А догадавшись, он щёлкнул колбу по лбу и сказал:
– БЕЗ ЭТОГО человек вообще прожить не может! А я могу! Я без колбасы уже целую ночь прожил и ещё бы полчасика продержался, если бы ты меня не разбудил!
– Считай, что я тебя спас! – заорал Салапапон и достал из бокового кармана полкило ливерной.
Другой бы удивился, а Мздыря обрадовался. Хотя сначала подумал, что Салапапон на его личные полкило напасть хочет. А вышло-то наоборот! В смысле, всё вышло правильно! Ведь когда Салапапон и Мздыря сложили свои запасы, то получился целый килограмм удовольствия.
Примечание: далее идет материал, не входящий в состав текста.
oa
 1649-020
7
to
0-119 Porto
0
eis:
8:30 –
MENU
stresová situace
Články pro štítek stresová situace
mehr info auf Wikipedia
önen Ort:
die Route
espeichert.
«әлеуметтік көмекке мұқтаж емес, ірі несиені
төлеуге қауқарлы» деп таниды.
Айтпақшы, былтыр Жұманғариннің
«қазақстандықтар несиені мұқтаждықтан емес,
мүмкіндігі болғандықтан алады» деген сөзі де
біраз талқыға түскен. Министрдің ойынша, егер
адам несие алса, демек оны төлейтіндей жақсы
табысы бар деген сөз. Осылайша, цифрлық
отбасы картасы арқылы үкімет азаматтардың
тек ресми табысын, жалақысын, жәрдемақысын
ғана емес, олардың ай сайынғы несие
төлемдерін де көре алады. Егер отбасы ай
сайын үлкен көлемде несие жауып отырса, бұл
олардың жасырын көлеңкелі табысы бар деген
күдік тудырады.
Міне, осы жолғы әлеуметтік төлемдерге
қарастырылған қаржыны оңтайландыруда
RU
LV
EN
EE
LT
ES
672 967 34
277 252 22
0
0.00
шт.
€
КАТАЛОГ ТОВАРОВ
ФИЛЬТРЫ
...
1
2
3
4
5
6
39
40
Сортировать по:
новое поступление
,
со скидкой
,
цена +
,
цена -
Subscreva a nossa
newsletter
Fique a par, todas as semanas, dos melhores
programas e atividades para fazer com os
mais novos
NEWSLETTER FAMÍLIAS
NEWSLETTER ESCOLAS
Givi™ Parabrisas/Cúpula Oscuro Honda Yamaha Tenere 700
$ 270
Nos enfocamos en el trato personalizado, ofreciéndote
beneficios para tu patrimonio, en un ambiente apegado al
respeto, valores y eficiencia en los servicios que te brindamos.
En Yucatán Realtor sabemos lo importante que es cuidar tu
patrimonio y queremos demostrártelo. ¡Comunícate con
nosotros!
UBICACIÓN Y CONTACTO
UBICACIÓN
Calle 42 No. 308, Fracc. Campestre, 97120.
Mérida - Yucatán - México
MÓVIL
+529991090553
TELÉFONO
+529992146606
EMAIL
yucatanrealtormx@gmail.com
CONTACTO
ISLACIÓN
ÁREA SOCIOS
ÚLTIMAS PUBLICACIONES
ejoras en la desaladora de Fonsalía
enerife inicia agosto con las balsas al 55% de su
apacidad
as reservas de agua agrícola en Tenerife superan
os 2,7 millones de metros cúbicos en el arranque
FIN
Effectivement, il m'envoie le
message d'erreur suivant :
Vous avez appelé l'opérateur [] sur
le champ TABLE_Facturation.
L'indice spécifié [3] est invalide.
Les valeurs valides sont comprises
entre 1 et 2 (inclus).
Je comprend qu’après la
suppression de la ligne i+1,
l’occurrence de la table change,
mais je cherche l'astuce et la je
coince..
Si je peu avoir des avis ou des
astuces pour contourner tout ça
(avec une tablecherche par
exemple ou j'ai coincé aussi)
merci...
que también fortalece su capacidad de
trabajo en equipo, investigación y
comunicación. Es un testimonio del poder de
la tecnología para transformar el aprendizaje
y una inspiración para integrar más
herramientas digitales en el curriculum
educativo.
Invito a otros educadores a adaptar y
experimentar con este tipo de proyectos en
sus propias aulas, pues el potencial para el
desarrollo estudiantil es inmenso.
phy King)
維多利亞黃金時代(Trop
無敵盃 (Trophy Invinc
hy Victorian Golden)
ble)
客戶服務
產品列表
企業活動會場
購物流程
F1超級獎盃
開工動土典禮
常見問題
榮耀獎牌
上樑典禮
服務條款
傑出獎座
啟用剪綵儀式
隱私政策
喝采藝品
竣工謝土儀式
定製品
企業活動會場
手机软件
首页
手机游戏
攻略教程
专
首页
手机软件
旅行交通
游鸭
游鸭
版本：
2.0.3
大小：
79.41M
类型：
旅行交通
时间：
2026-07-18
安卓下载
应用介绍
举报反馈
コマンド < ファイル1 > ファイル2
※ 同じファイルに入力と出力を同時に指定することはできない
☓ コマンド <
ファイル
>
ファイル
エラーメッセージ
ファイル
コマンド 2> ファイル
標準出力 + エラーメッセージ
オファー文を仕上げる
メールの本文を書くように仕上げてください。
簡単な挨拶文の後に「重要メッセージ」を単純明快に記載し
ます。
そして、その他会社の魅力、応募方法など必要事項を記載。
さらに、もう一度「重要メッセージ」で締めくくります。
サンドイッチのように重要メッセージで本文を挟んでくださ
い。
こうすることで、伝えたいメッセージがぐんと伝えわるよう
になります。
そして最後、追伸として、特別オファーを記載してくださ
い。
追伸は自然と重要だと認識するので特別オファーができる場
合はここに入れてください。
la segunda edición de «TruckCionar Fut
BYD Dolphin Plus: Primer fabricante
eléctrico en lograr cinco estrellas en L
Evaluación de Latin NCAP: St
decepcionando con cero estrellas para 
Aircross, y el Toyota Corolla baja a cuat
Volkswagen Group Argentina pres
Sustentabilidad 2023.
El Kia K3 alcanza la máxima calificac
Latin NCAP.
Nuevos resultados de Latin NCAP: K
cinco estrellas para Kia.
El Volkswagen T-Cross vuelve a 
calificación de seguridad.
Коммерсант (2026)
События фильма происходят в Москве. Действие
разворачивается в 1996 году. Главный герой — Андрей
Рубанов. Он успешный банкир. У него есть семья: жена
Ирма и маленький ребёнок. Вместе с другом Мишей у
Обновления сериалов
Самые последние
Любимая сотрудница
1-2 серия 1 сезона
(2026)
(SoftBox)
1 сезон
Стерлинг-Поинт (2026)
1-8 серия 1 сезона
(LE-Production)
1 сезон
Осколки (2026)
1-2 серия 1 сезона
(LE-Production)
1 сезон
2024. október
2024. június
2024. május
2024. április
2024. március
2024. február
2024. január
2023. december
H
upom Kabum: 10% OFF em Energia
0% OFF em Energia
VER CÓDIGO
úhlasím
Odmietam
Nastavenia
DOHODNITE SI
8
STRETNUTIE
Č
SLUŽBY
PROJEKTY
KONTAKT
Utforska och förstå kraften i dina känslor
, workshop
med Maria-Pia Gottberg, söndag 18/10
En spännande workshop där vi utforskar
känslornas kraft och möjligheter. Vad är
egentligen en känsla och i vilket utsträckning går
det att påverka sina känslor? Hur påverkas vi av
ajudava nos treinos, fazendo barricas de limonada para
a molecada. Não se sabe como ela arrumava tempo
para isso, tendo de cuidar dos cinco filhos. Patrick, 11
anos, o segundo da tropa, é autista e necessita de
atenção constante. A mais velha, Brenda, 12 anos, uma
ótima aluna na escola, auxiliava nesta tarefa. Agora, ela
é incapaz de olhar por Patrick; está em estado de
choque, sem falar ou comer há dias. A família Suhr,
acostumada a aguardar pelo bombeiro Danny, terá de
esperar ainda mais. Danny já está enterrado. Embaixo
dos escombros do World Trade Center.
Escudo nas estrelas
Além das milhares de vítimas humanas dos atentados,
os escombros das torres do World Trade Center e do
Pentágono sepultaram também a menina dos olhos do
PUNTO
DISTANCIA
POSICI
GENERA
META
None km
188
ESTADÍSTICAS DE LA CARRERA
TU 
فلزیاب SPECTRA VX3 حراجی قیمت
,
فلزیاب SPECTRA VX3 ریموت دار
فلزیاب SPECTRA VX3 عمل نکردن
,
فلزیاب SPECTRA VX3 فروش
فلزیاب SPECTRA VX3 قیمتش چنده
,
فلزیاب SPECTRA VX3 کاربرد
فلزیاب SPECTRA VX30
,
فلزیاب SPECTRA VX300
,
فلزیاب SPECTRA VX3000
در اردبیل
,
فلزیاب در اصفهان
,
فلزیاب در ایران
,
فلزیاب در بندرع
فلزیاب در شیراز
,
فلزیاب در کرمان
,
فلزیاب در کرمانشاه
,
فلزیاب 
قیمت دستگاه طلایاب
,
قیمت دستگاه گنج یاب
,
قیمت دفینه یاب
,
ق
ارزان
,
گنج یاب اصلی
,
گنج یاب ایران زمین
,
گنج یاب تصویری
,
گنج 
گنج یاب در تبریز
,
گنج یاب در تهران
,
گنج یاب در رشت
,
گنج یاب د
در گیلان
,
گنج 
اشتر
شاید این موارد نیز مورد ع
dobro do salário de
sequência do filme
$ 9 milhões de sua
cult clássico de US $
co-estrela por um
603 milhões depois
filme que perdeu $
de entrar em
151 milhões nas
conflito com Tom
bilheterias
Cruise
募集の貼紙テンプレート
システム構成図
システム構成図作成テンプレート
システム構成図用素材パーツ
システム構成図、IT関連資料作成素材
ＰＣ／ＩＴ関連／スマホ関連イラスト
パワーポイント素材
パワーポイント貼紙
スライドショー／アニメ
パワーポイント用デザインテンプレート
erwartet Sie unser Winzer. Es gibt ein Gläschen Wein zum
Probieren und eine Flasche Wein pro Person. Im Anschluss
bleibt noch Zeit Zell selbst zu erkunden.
А килограмм удовольствия ровно в сто раз больше, чем двести граммов неприятностей, и кто этого не знал, теперь уже не отвертится.
А если кто не понял, к чему мы клоним, то скажем прямо: к тому, что Салапапон настоящий друг. А настоящий друг всегда приходит со своей колбасой!
ТЕЛЕВИЗОР
Салапапон телевизор не любил, а его дедушка любил. В смысле, телевизор дедушка любил его! Или сказать точнее, его дедушка любил его. А которые всё равно не поняли, те и не поймут, потому что мы сами уже в дедушках и телевизорах запутались. Но на всякий случай повторим: дедушка Салапапона любил телевизор! Хотя Салапапона дедушка тоже любил.